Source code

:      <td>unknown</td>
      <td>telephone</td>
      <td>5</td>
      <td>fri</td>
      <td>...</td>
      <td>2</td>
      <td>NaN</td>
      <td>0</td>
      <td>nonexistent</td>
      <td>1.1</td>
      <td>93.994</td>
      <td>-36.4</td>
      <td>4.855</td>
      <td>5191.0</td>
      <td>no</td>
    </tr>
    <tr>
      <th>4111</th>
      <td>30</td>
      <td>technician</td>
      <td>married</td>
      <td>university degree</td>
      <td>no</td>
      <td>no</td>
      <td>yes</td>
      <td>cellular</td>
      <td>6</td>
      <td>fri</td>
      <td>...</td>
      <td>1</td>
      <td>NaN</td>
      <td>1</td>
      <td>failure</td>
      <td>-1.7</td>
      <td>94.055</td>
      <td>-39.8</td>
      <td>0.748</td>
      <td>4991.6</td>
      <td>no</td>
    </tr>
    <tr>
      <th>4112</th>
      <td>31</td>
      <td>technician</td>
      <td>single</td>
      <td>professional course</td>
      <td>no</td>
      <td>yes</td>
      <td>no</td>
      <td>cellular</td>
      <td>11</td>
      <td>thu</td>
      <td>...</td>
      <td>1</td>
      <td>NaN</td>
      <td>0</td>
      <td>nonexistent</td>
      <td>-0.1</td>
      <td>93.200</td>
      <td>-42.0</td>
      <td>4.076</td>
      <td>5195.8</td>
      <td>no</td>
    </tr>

# Exercise objective
Without altering a single word, set down all the entries again.

# Answer below
Source code

:      <td>unknown</td>
      <td>telephone</td>
      <td>5</td>
      <td>fri</td>
      <td>...</td>
      <td>2</td>
      <td>NaN</td>
      <td>0</td>
      <td>nonexistent</td>
      <td>1.1</td>
      <td>93.994</td>
      <td>-36.4</td>
      <td>4.855</td>
      <td>5191.0</td>
      <td>no</td>
    </tr>
    <tr>
      <th>4111</th>
      <td>30</td>
      <td>technician</td>
      <td>married</td>
      <td>university degree</td>
      <td>no</td>
      <td>no</td>
      <td>yes</td>
      <td>cellular</td>
      <td>6</td>
      <td>fri</td>
      <td>...</td>
      <td>1</td>
      <td>NaN</td>
      <td>1</td>
      <td>failure</td>
      <td>-1.7</td>
      <td>94.055</td>
      <td>-39.8</td>
      <td>0.748</td>
      <td>4991.6</td>
      <td>no</td>
    </tr>
    <tr>
      <th>4112</th>
      <td>31</td>
      <td>technician</td>
      <td>single</td>
      <td>professional course</td>
      <td>no</td>
      <td>yes</td>
      <td>no</td>
      <td>cellular</td>
      <td>11</td>
      <td>thu</td>
      <td>...</td>
      <td>1</td>
      <td>NaN</td>
      <td>0</td>
      <td>nonexistent</td>
      <td>-0.1</td>
      <td>93.200</td>
      <td>-42.0</td>
      <td>4.076</td>
      <td>5195.8</td>
      <td>no</td>
    </tr>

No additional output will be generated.